I wanted a drop-in replacement for geom_errorbar
in ggplot2
that would
plot a density cloud of uncertainty.
The idea is that typically (well, where I work),
the ymin
and ymax
of an errorbar are plotted at plus and minus
one standard deviation. A 'cloud' where the alpha is proportional to a normal
density with the same standard deviations could show the same information
on a plot with a little less clutter. I found out how to do this with
a very ugly function, but wanted to do it the 'right' way by spawning my
own geom.
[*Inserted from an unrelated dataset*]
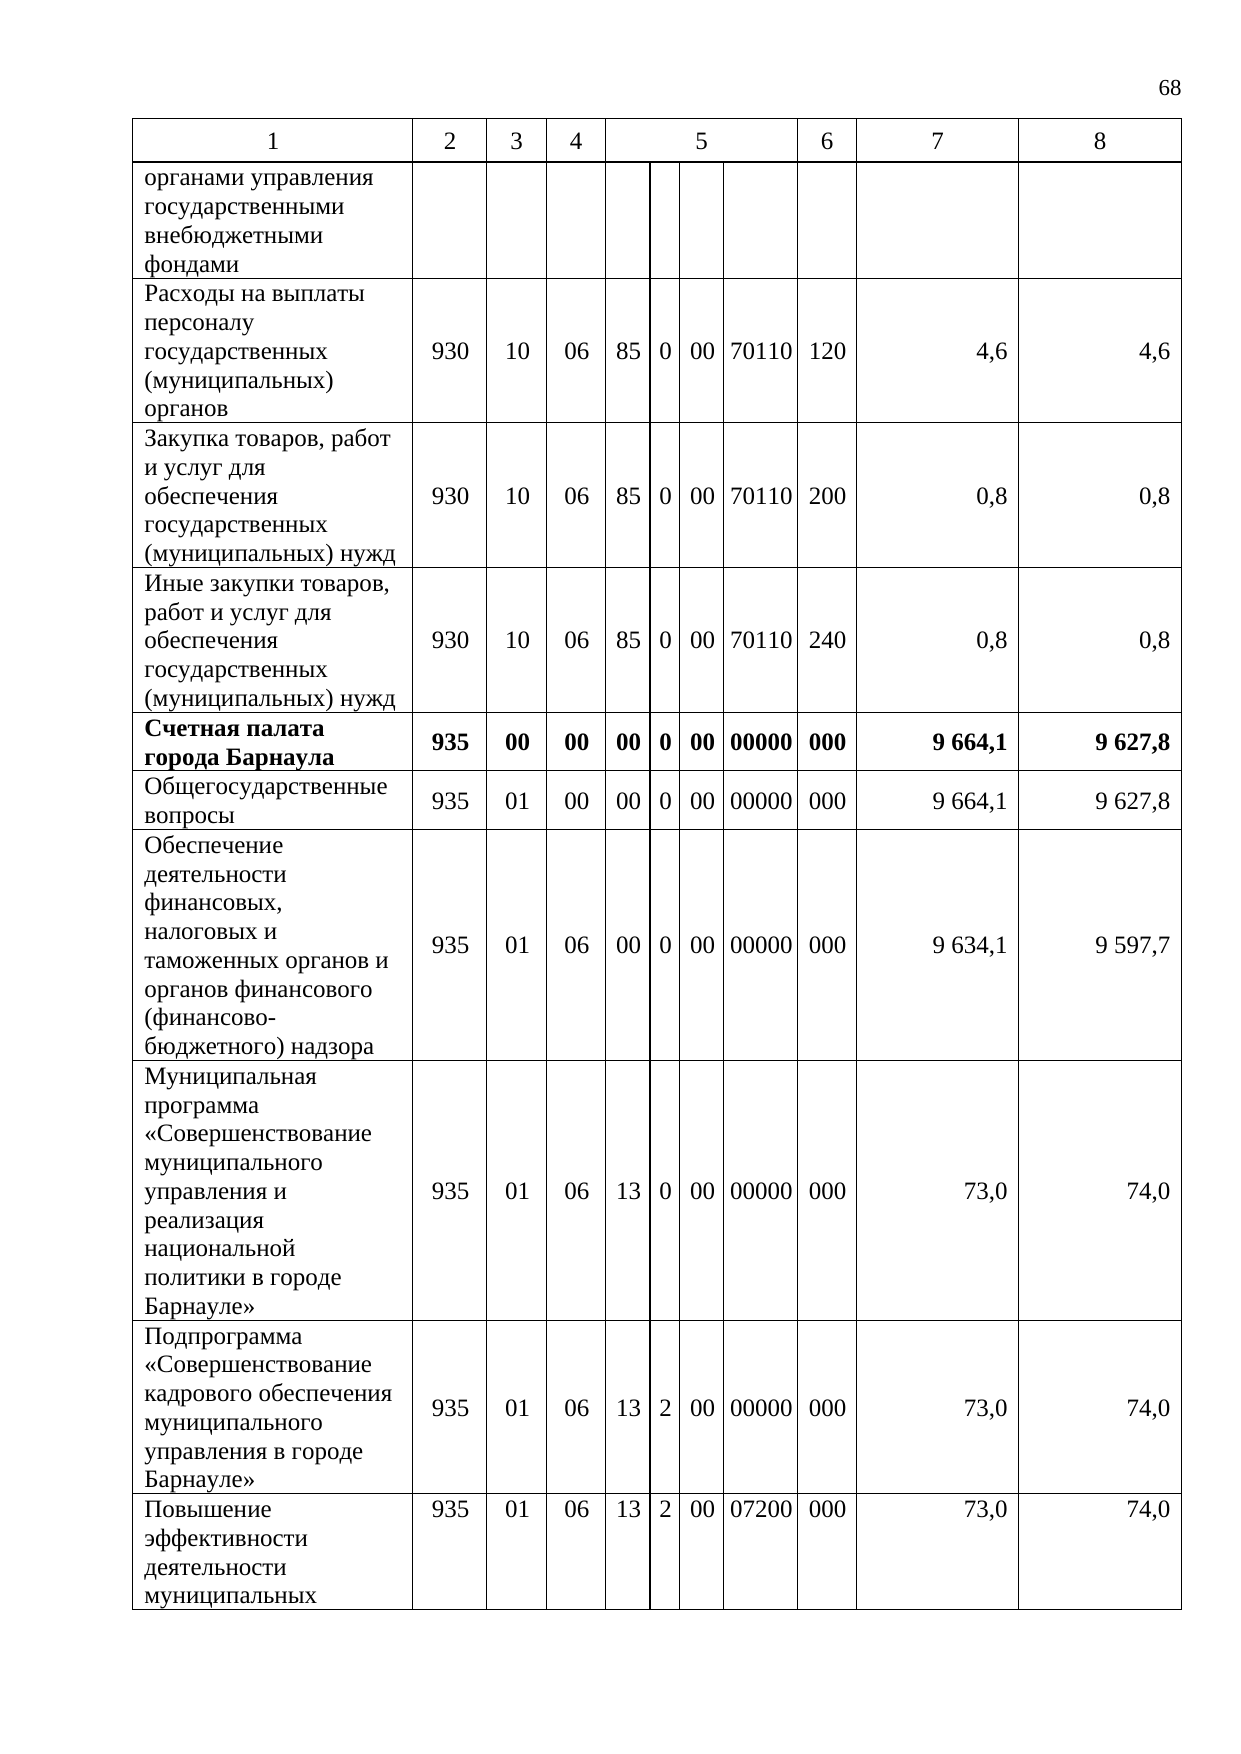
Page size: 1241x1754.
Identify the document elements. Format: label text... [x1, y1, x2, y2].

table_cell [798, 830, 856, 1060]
table_header 1 [133, 119, 412, 161]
So the geom_cloud
.
After looking at a bunch of other ggplot2
extensions, some amount of
tinkering and hair-pulling, and we have the following code. The first part
just computes standard deviations which are equally spaced in normal density.
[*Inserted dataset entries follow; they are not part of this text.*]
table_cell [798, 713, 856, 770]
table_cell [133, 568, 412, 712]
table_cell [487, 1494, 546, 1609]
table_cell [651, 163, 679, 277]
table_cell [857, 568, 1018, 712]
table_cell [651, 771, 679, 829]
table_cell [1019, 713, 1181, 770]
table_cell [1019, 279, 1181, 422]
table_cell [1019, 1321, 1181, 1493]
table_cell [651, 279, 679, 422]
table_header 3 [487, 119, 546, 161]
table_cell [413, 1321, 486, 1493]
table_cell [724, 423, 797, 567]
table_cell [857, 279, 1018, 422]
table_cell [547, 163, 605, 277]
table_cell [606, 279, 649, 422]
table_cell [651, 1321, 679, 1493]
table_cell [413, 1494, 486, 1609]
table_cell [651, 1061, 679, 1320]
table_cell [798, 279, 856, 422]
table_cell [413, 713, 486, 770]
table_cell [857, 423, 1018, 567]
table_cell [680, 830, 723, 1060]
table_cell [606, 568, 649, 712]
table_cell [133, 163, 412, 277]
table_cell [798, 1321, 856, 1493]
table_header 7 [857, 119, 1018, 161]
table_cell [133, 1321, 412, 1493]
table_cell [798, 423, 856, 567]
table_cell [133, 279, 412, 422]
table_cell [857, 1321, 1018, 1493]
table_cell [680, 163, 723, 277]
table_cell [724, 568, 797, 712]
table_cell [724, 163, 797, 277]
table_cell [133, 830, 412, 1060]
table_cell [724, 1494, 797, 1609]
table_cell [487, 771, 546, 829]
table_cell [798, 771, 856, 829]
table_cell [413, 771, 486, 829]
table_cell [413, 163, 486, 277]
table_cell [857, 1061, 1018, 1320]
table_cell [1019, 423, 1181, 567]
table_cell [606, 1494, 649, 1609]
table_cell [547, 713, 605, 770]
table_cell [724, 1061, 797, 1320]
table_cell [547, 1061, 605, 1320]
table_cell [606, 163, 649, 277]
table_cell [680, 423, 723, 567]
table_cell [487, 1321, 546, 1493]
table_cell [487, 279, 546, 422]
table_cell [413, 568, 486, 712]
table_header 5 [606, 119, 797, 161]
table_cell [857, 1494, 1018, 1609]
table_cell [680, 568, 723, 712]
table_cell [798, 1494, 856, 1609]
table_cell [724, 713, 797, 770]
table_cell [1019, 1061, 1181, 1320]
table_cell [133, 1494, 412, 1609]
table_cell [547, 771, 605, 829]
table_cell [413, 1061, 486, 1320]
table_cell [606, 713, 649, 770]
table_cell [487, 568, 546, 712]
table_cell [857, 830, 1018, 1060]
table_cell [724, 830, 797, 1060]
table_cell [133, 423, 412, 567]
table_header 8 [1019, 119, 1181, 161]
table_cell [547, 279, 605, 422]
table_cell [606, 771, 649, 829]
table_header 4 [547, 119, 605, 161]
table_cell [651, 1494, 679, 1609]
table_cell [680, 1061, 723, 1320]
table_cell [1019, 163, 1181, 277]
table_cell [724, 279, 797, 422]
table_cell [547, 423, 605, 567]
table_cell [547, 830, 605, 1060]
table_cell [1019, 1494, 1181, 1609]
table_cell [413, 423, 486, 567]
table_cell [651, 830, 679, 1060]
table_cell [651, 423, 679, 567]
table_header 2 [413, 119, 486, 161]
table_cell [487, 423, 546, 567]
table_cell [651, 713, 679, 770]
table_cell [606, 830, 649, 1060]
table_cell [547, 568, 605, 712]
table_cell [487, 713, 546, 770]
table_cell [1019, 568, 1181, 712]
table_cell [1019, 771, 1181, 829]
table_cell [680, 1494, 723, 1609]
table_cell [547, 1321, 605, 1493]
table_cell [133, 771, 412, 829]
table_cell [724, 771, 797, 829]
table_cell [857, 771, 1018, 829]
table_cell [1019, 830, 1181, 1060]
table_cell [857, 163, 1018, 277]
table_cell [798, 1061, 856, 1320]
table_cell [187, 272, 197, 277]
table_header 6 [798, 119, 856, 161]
This is then used to create a list of geom_ribbon
with equal alpha, but
the right size. A little trickery is used to get the scales right. There
are three parameters: the steps
, which control how many ribbons are drawn.
The default value is a little conservative. A larger value, like 15, gives
very smooth clouds. The se_mult
is the number of standard deviations that
the ymax
and ymin
are plotted at, defaulting to 1 here. If you plot
your errorbars at 2 standard errors, change this to 2. The max_alpha
is the
alpha at the maximal density, i.e. around y
.
# get points equally spaced in density
equal_ses <- function(steps) {
xend <- c(0,4)
endpnts <- dnorm(xend)
# perhaps use ppoints instead?
deql <- seq(from=endpnts[1],to=endpnts[2],length.out=steps+1)
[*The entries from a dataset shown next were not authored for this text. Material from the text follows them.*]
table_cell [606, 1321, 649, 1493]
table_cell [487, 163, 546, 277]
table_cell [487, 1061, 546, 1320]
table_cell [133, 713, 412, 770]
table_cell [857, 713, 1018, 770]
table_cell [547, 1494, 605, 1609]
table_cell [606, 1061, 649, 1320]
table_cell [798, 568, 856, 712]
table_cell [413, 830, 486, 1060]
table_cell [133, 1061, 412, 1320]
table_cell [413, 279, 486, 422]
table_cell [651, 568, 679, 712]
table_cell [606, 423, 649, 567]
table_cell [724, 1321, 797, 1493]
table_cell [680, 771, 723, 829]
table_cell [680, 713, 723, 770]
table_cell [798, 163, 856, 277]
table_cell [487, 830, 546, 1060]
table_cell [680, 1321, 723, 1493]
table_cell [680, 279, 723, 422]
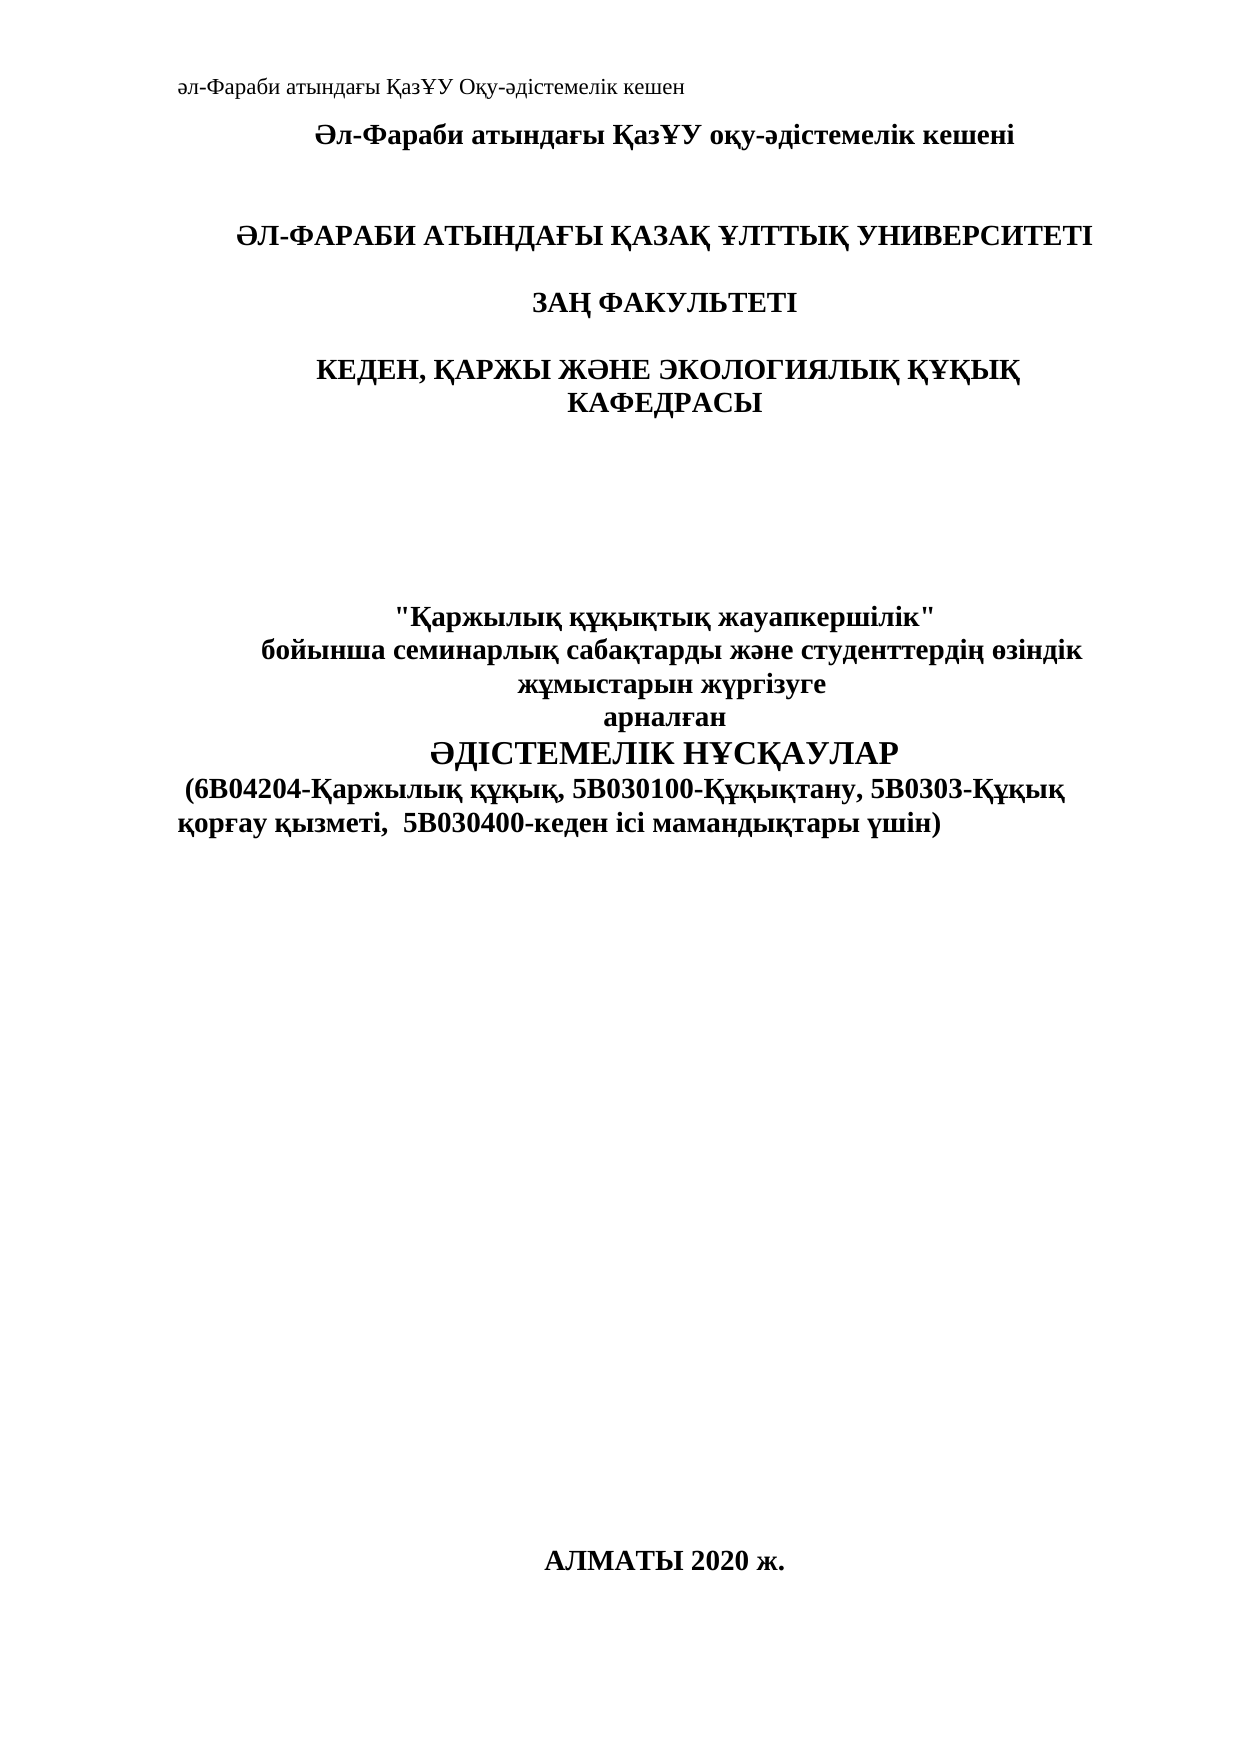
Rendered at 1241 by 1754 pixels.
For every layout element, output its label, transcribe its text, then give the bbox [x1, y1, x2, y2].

text КЕДЕН, ҚАРЖЫ ЖӘНЕ ЭКОЛОГИЯЛЫҚ ҚҰҚЫҚ КАФЕДРАСЫ [236, 352, 1094, 419]
title ӘДІСТЕМЕЛІК НҰСҚАУЛАР [235, 733, 1094, 771]
text АЛМАТЫ 2020 ж. [235, 1543, 1094, 1576]
text бойынша семинарлық сабақтарды және студенттердің өзіндік жұмыстарын жүргізуге [236, 632, 1108, 699]
text ӘЛ-ФАРАБИ АТЫНДАҒЫ ҚАЗАҚ ҰЛТТЫҚ УНИВЕРСИТЕТІ ЗАҢ ФАКУЛЬТЕТІ [236, 218, 1094, 318]
text арналған [236, 699, 1094, 733]
text "Қаржылық құқықтық жауапкершілік" [167, 599, 1163, 632]
subtitle Әл-Фараби атындағы ҚазҰУ оқу-әдістемелік кешені [236, 117, 1094, 151]
subtitle (6В04204-Қаржылық құқық, 5В030100-Құқықтану, 5В0303-Құқық қорғау қызметі, 5В030400-кеден ісі мамандықтары үшін) [177, 771, 1119, 838]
davg <- (deql[-1] + deql[-length(deql)])/2
# invert
xeql <- unlist(lapply(davg,function(d) {
uniroot(f=function(x) { dnorm(x) - d },interval=xend)$root
}))
xeql
}
library(ggplot2)
library(grid)
geom_cloud <- function(mapping = NULL, data = NULL, ...,
na.rm = TRUE,
steps = 7, se_mult=1, max_alpha=1,
inherit.aes = TRUE) {
layer(
data = data,
mapping = mapping,
stat = "identity",
geom = GeomCloud,
position = "identity",
inherit.aes = inherit.aes,
params = list(
na.rm = na.rm,
steps = steps,
se_mult = se_mult,
max_alpha = max_alpha,
...
)
)
}
GeomCloud <- ggproto("GeomCloud", Geom,
required_aes = c("x", "y", "ymin", "ymax"),
non_missing_aes = c("fill"),
default_aes = aes(
colour = NA, fill = NA, alpha = 1, size=1, linetype=1
),
setup_data = function(data,params) {
if (params$na.rm) {
ok_row <- !(is.na(data$x) | is.na(data$y) | (is.na(data$ymin) & is.na(data$ymax)))
data <- data[ok_row,]
}
ses <- equal_ses(params$steps)
data$up_se <- (1/params$se_mult) * (data$ymax - data$y)
data$dn_se <- (1/params$se_mult) * (data$y - data$ymin)
# a trick to get positions ok: puff up the ymax and ymin for now
maxse <- max(ses)
data$ymax <- data$y + maxse * data$up_se
data$ymin <- data$y - maxse * data$dn_se
data
},
draw_group = function(data, panel_scales, coord,
na.rm = TRUE,
steps = 5, se_mult=1, max_alpha=1) {
data$alpha <- max_alpha / steps
# 2FIX: use the coordinate transform? or just forget it?
ses <- equal_ses(steps)
grobs <- Map(function(myse) {
this_data <- data
this_data$ymax <- this_data$y + myse * this_data$up_se
this_data$ymin <- this_data$y - myse * this_data$dn_se
ggplot2::GeomRibbon$draw_group(this_data, panel_scales, coord, na.rm=na.rm)
},ses)
do.call("gList",grobs)
},
draw_key = draw_key_polygon
)
Ok, now I use it. I construct some data in multiple groups, splitting into column and row facets by some random variable. Within each facet there are two groups. The standard error is proportional to square root x. I then plot the clouds. I put these in square root space to convince myself I had not goofed up scale transformations. (Well, still not sure, really.)
library(dplyr)
nobs <- 1000
set.seed(2134)
mydat <- data.frame(grp=sample(c(0,1),nobs,replace=TRUE),
colfac=sample(letters[1:2],nobs,replace=TRUE),
rowfac=sample(letters[10 + (1:3)],nobs,replace=TRUE)) %>%
mutate(x=seq(0,1,length.out=nobs) + 0.33 * grp) %>%
mutate(y=0.25*rnorm(nobs) + 2*grp) %>%
mutate(grp=factor(grp)) %>%
mutate(se=sqrt(x)) %>%
mutate(ymin=y-se,ymax=y+se)
offs <- 2
ph <- mydat %>%
mutate(y=y+offs,ymin=ymin+offs,ymax=ymax+offs) %>%
ggplot(aes(x=x,y=y,ymin=ymin,ymax=ymax,color=grp,fill=grp)) +
facet_grid(rowfac ~ colfac) +
scale_y_sqrt() + geom_line() +
geom_cloud(aes(fill=grp),steps=15,max_alpha=0.85,color=NA) + # important! set color to NA!
labs(title='geom cloud')
print(ph)
At some point I will put this in a package or try to push it off into one of
the fine ggplot2
extension packages. There are still some bugs to be worked
out: I would like the fill to default to the color if the fill is not given.
I want to force the color to be NA
, otherwise geom_ribbon
adds really
ugly lines, and so on.